(Beginning of Dataset extract)

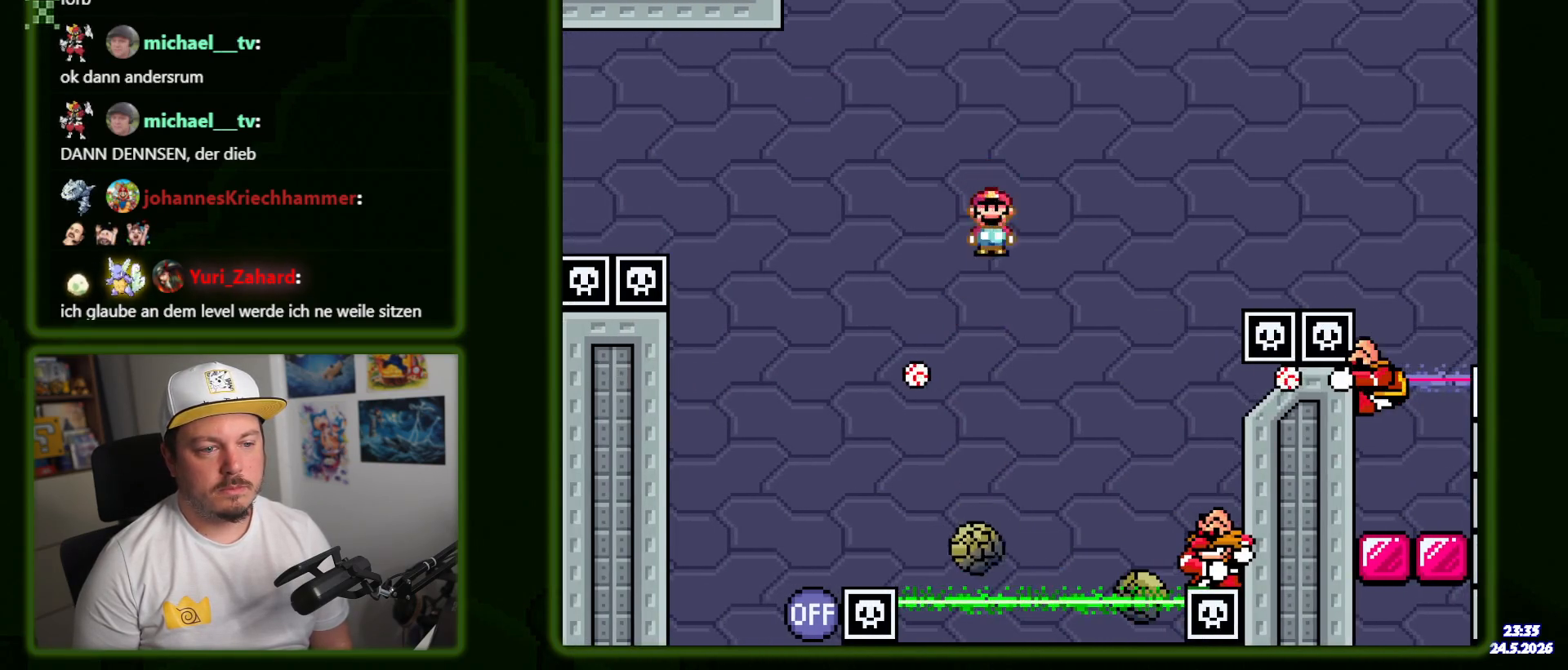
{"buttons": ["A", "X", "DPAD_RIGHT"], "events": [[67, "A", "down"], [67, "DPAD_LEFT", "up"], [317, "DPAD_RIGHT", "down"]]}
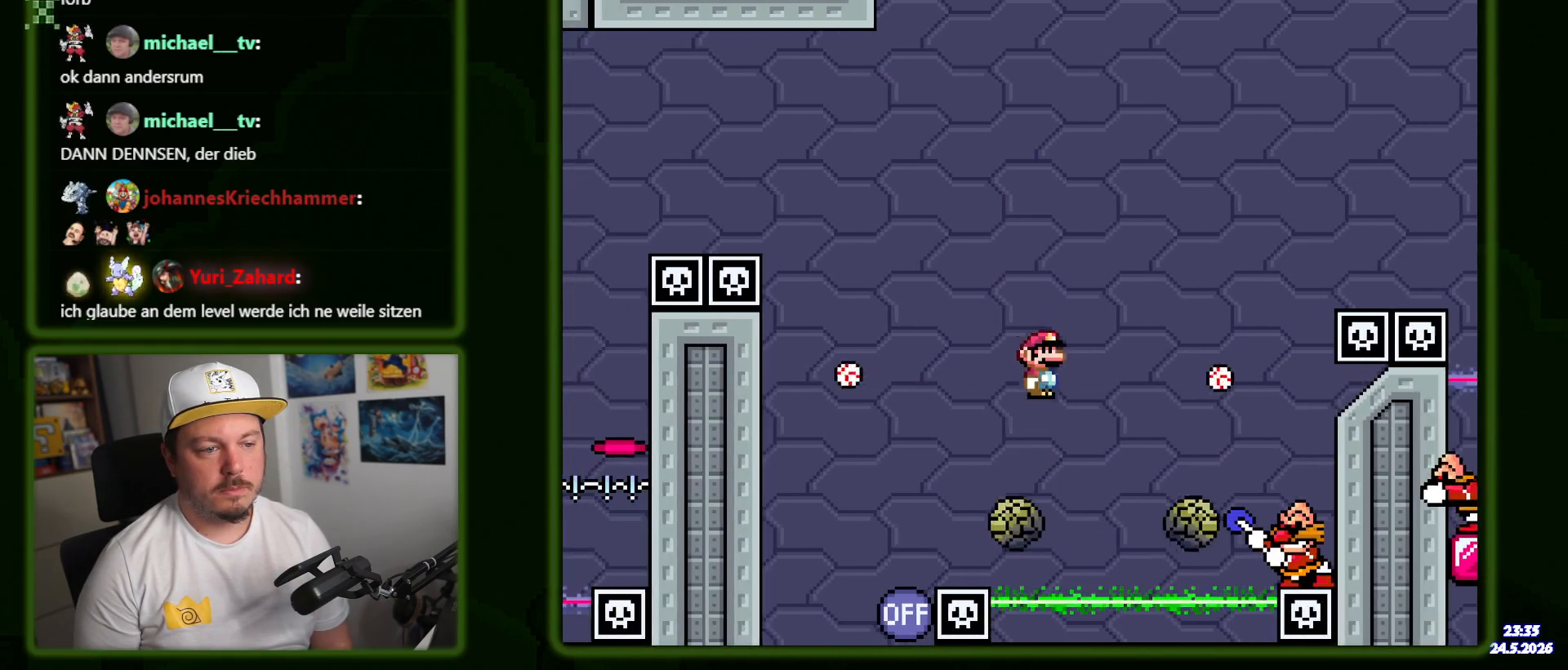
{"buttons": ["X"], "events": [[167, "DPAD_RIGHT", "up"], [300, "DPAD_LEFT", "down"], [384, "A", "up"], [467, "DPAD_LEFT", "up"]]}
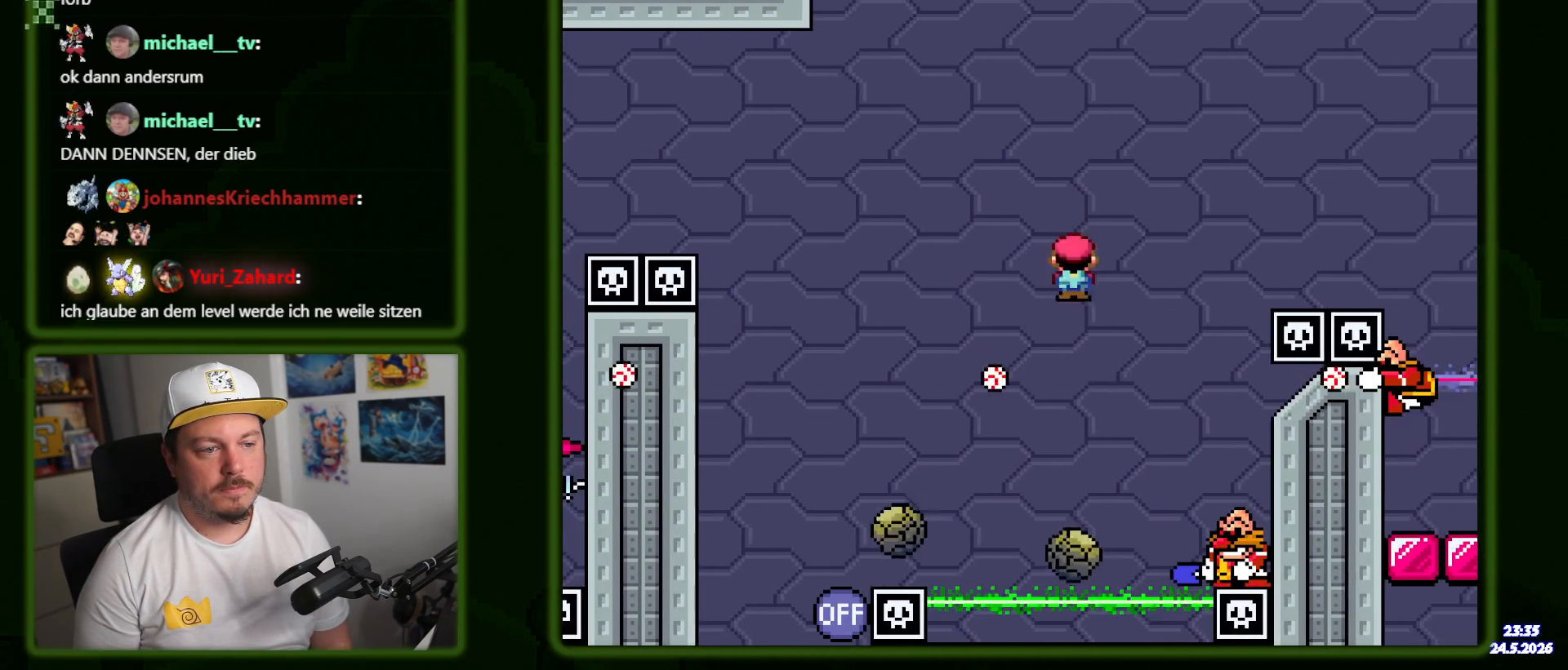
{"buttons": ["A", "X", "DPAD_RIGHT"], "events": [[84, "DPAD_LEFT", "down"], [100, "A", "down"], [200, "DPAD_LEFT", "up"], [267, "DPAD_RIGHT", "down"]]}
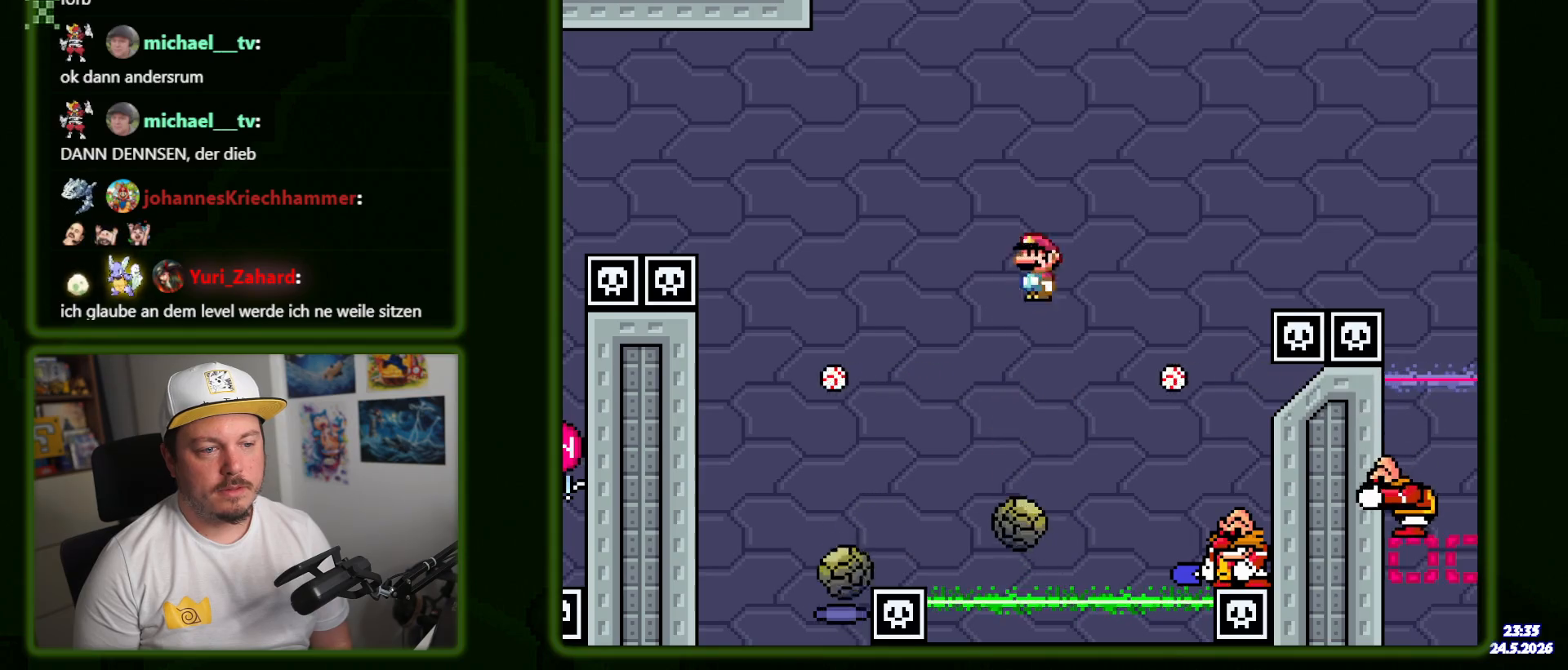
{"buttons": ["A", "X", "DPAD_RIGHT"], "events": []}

(End of Dataset extract)

_Your instructions:_ The entire listing above, minus its pictures, should be copied out exactly.

_Answer space:_
{"buttons": ["A", "X", "DPAD_RIGHT"], "events": [[67, "A", "down"], [67, "DPAD_LEFT", "up"], [317, "DPAD_RIGHT", "down"]]}
{"buttons": ["X"], "events": [[167, "DPAD_RIGHT", "up"], [300, "DPAD_LEFT", "down"], [384, "A", "up"], [467, "DPAD_LEFT", "up"]]}
{"buttons": ["A", "X", "DPAD_RIGHT"], "events": [[84, "DPAD_LEFT", "down"], [100, "A", "down"], [200, "DPAD_LEFT", "up"], [267, "DPAD_RIGHT", "down"]]}
{"buttons": ["A", "X", "DPAD_RIGHT"], "events": []}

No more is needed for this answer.